# [Saved entries]
━━━━━━

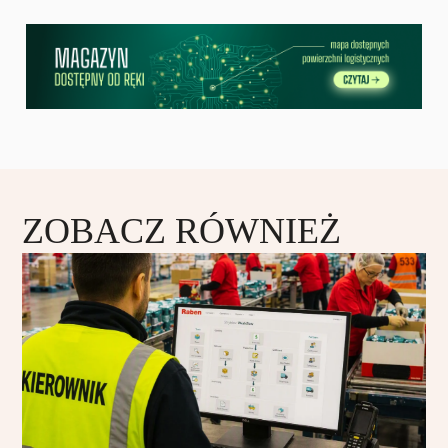
ZOBACZ RÓWNIEŻ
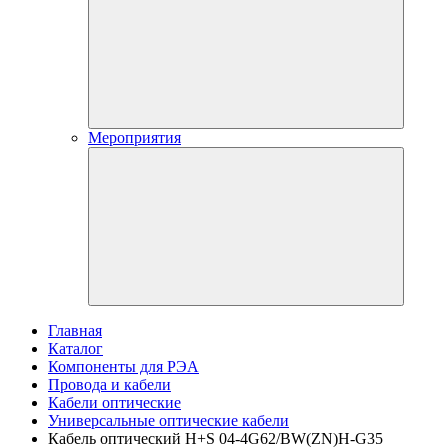
Мероприятия
Главная
Каталог
Компоненты для РЭА
Провода и кабели
Кабели оптические
Универсальные оптические кабели
Кабель оптический H+S 04-4G62/BW(ZN)H-G35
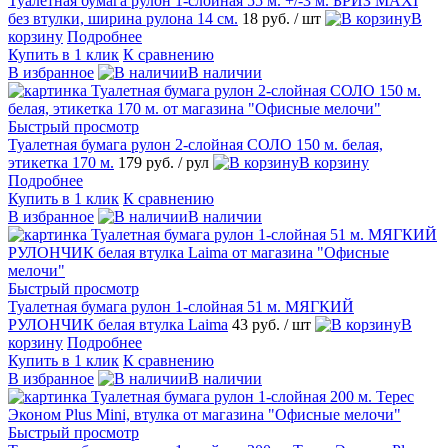
Туалетная бумага рулон 1-слойная 55 м. +/-3 м. БРИЗ MAXI
без втулки, ширина рулона 14 см.
18 руб.
/ шт
В
корзину
Подробнее
Купить в 1 клик
К сравнению
В избранное
В наличии
Быстрый просмотр
Туалетная бумага рулон 2-слойная СОЛО 150 м. белая,
этикетка 170 м.
179 руб.
/ рул
В корзину
Подробнее
Купить в 1 клик
К сравнению
В избранное
В наличии
Быстрый просмотр
Туалетная бумага рулон 1-слойная 51 м. МЯГКИЙ
РУЛОНЧИК белая втулка Laima
43 руб.
/ шт
В
корзину
Подробнее
Купить в 1 клик
К сравнению
В избранное
В наличии
Быстрый просмотр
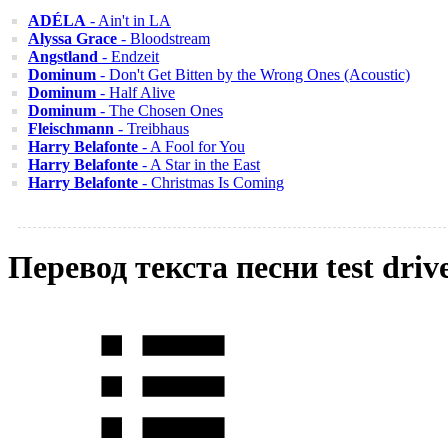
ADÉLA
- Ain't in LA
Alyssa Grace
- Bloodstream
Angstland
- Endzeit
Dominum
- Don't Get Bitten by the Wrong Ones (Acoustic)
Dominum
- Half Alive
Dominum
- The Chosen Ones
Fleischmann
- Treibhaus
Harry Belafonte
- A Fool for You
Harry Belafonte
- A Star in the East
Harry Belafonte
- Christmas Is Coming
Перевод текста песни test dri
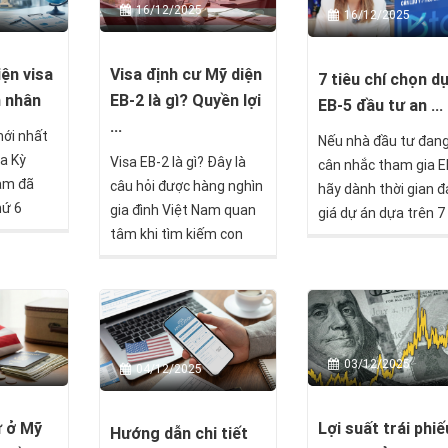
16/12/2025
16/12/2025
iện visa
Visa định cư Mỹ diện
7 tiêu chí chọn d
h nhân
EB-2 là gì? Quyền lợi
EB-5 đầu tư an ...
...
ới nhất
Nếu nhà đầu tư đan
oa Kỳ
Visa EB-2 là gì? Đây là
cân nhắc tham gia E
Nam đã
câu hỏi được hàng nghìn
hãy dành thời gian 
hứ 6
gia đình Việt Nam quan
giá dự án dựa trên 7 
h các
tâm khi tìm kiếm con
chí dưới đây để có t
ng dân
đường định cư Mỹ hợp
bảo toàn vốn, tối ưu
hiều nhất
pháp, tiết kiệm và nhanh
năng lên thẻ xanh, v
hơn 70%
chóng. EB-2 là chương
một hành trình định
ừ doanh
trình định cư Mỹ diện lao
Mỹ an toàn nhất.
 phê
động dành cho người có
03/12/2025
04/12/2025
ng. Con
trình độ cao hoặc năng
hỉ phản
lực đặc biệt, mở ra cơ hội
 thị
thẻ xanh vĩnh viễn mà
ư ở Mỹ
Lợi suất trái phiế
Hướng dẫn chi tiết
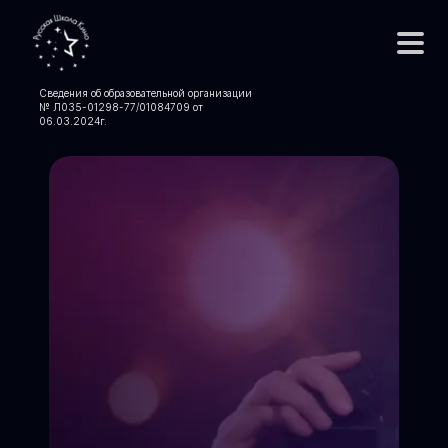
Сведения об образовательной организации
№ Л035-01298-77/01084709 от
06.03.2024
г.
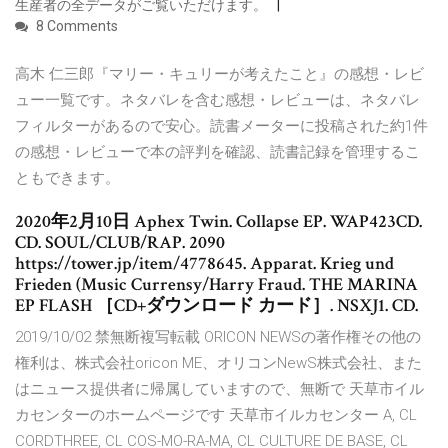
生産者の全データがご覧いただけます。
8 Comments
高木 仁三郎『マリー・キュリーが考えたこと』の感想・レビ
ュー一覧です。ネタバレを含む感想・レビューは、ネタバレ
フィルターがあるので安心。読書メーターに投稿された約1件
の感想・レビューで本の評判を確認、読書記録を管理するこ
ともできます。
2020年2月10日 Aphex Twin. Collapse EP. WAP423CD.
CD. SOUL/CLUB/RAP. 2090
https://tower.jp/item/4778645. Apparat. Krieg und
Frieden (Music Currensy/Harry Fraud. THE MARINA
EP FLASH ［CD+ダウンロード カード］. NSXJ1. CD.
2019/10/02 禁無断複写転載 ORICON NEWSの著作権その他の
権利は、株式会社oricon ME、オリコンNewS株式会社、また
はニュース提供者に帰属していますので、無断で 天草市イル
カセンターのホームページです 天草市イルカセンター A, CL
CORDTHREE, CL COS-MO-RA-MA, CL CULTURE DE BASE, CL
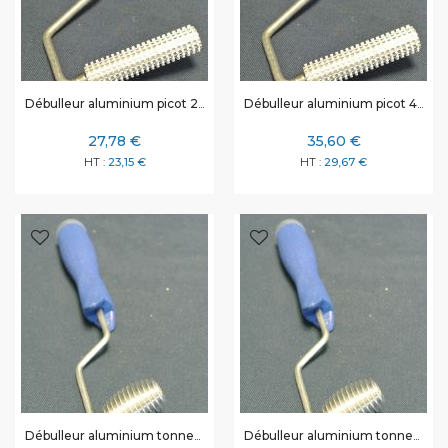
Débulleur aluminium picot 25 x 150 mm
Débulleur aluminium picot 48 x 150 mm
27,78 €
35,60 €
23,15 €
29,67 €
Débulleur aluminium tonneau 25 x 38 mm
Débulleur aluminium tonneau 25 x 75 mm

━━━━━━

# [Exercise aim]
Exercise for the records above: copy only the lines from the one with "- Half Alive" to the one with "chóng. EB-2 là chương", both ends kept, and drop the pictures.

# [Response]
- Half Alive
Dominum
- The Chosen Ones
Fleischmann
- Treibhaus
Harry Belafonte
- A Fool for You
Harry Belafonte
- A Star in the East
Harry Belafonte
- Christmas Is Coming
Перевод текста песни test dri
16/12/2025
16/12/2025
iện visa
Visa định cư Mỹ diện
7 tiêu chí chọn d
h nhân
EB-2 là gì? Quyền lợi
EB-5 đầu tư an ...
...
ới nhất
Nếu nhà đầu tư đan
oa Kỳ
Visa EB-2 là gì? Đây là
cân nhắc tham gia E
Nam đã
câu hỏi được hàng nghìn
hãy dành thời gian 
hứ 6
gia đình Việt Nam quan
giá dự án dựa trên 7 
h các
tâm khi tìm kiếm con
chí dưới đây để có t
ng dân
đường định cư Mỹ hợp
bảo toàn vốn, tối ưu
hiều nhất
pháp, tiết kiệm và nhanh
năng lên thẻ xanh, v
hơn 70%
chóng. EB-2 là chương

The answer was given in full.